As for the United States, the multicultural citizenship theorists seek to thwart assimilation. Melting-pot assimilation is an obstacle to their goal of rendering U.S. citizenship irrelevant. Their various new forms of citizenship degrade the concept of patriotism, as citizenship becomes all about entitlement, employment, money.

These same academics, however, do not apply multicultural citizenship to totalitarian, theocratic, Third-World nations, only to Western civilization nations.

As myopic theorists, they fail to appreciate that many Third-World nations with rich natural resources, if properly governed, would be First-World nations. Their populace would need not flee to the West. These myopic theorists fail to acknowledge that cultural, ethnic, intellectual, tribal, and religious intolerance is often the cause of underdevelopment in many Third-World countries.

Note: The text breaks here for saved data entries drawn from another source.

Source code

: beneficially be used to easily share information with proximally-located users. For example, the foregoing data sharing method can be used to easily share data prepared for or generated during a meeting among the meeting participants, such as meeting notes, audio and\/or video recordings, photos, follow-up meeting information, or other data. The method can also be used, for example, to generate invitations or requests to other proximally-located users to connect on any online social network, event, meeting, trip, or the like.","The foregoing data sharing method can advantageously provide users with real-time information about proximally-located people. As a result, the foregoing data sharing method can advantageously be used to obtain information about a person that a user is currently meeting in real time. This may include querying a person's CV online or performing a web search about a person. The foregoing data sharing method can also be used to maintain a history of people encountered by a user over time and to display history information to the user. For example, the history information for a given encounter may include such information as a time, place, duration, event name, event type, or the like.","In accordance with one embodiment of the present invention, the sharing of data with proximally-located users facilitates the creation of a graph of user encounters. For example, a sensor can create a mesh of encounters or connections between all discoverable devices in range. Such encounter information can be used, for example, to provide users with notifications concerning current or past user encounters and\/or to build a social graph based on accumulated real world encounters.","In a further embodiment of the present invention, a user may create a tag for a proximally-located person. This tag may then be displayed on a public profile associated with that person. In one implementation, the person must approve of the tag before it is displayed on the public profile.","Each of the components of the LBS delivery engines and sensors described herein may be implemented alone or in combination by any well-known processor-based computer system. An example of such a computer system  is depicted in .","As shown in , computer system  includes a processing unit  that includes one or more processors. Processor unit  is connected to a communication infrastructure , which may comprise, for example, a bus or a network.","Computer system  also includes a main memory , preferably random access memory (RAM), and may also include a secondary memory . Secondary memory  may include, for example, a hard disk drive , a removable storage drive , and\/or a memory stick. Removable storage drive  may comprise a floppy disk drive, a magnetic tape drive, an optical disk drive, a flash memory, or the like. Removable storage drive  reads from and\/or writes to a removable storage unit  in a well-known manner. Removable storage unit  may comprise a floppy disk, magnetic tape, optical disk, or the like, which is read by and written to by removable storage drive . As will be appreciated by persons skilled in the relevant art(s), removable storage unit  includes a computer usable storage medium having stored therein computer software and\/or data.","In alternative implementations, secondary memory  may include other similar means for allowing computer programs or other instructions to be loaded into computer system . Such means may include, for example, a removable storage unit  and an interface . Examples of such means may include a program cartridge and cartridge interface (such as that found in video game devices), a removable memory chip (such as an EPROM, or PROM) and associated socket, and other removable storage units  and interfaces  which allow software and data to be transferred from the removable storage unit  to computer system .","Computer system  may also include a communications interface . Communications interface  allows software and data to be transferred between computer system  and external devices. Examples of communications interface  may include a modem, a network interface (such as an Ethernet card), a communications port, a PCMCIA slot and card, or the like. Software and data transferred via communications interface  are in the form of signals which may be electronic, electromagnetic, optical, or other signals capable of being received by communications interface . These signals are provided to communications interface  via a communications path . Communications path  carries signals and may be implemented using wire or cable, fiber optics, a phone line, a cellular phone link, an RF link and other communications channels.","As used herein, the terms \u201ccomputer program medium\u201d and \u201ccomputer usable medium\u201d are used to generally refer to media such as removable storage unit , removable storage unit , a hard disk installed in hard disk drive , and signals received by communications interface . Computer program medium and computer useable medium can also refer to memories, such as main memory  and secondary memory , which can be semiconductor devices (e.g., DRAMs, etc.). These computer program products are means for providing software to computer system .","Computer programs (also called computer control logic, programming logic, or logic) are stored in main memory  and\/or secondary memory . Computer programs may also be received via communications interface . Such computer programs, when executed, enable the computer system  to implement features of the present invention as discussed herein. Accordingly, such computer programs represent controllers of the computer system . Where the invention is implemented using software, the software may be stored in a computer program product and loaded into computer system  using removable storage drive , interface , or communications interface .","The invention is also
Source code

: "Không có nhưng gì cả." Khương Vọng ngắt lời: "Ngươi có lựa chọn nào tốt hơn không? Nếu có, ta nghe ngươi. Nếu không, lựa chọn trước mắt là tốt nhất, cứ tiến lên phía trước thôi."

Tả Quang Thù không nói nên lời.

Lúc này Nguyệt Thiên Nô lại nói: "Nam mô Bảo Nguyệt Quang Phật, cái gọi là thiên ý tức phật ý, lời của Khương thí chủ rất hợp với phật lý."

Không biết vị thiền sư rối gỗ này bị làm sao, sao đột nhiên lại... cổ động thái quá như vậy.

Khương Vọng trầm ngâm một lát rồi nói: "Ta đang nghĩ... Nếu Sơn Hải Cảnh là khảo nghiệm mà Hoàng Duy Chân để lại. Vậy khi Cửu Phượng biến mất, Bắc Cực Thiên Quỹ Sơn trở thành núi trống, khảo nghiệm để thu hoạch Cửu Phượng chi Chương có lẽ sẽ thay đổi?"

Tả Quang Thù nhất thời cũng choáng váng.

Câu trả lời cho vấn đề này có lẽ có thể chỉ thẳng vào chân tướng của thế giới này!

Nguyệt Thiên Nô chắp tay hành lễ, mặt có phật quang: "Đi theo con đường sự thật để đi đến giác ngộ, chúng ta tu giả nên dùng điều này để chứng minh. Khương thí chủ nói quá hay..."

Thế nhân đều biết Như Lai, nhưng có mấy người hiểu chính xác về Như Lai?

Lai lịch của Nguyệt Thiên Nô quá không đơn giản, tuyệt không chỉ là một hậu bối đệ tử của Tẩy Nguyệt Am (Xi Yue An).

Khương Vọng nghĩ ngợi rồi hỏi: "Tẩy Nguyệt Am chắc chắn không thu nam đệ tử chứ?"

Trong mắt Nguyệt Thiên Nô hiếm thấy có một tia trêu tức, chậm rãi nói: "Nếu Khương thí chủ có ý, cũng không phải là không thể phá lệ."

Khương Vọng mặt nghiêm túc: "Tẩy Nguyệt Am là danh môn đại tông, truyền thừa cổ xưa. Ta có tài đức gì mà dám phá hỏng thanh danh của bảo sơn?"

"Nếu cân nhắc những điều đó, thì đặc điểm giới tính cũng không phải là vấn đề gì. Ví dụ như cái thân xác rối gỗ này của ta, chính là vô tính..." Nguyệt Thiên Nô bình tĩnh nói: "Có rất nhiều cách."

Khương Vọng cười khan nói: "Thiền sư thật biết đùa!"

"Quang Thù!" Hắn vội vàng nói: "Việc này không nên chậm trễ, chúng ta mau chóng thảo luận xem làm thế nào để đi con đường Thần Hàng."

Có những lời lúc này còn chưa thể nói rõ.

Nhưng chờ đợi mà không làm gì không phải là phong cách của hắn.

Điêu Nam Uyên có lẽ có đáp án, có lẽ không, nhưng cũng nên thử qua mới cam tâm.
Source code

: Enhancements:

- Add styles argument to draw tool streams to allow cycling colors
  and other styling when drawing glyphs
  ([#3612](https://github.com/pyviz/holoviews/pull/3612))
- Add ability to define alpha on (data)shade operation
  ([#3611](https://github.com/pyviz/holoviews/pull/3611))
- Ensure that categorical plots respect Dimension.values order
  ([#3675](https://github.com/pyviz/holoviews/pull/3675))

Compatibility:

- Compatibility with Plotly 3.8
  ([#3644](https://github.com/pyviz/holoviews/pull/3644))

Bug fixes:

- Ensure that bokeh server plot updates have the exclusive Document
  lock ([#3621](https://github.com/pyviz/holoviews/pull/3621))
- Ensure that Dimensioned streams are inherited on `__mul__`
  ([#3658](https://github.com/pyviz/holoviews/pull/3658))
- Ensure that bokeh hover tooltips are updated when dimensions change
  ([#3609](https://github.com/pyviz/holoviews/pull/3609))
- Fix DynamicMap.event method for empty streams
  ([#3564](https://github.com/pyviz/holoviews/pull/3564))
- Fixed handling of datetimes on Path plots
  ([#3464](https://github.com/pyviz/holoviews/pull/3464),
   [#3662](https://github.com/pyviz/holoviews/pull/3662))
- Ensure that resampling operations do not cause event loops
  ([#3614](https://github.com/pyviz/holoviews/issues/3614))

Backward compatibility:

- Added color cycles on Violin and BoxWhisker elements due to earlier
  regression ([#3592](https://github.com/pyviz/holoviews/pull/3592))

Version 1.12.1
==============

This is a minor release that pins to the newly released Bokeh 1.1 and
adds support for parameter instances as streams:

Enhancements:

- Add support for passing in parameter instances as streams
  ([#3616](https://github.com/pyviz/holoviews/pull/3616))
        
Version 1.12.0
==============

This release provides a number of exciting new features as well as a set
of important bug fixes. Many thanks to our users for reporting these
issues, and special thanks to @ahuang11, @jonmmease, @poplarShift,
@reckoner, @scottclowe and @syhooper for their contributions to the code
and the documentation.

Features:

Political philosophers take a laissez-faire, see-no-evil stance toward nations such as sub-Saharan countries, China, Indonesia, Iran, Japan, Russia, and Saudi Arabia. Strict immigration enforcement is the norm, and the West dare not be judgmental. These internationalist professors and jurists go so far as to say that foreign law trumps the U. S. Constitution. It then follows that, for instance, the law of Zimbabwe could become the basis for new U.S. laws. This see-no evil mentality has encouraged megalomaniac dictators to cannibalize their countries, murder their citizens, and spoil the earth. Yet the Multicultural Citizenship theory is never applied to them. Their military-patrolled borders are sacrosanct.

Congressional Restraint

The 2007 Democrat-controlled Congress, despite the influence of activist jurists and a cadre of radical professors, surely will take time, as elected representatives of the U.S. citizenry, to weigh the cost and consequences of "comprehensive" immigration legislation. Such a law foreshadows multicultural citizenship, the end of the pledge of allegiance, and thus the undermining of the U.S. Constitution.

James H. Walsh is a former federal prosecutor and associate general counsel of the Immigration and Naturalization Service, U.S. Department of Justice.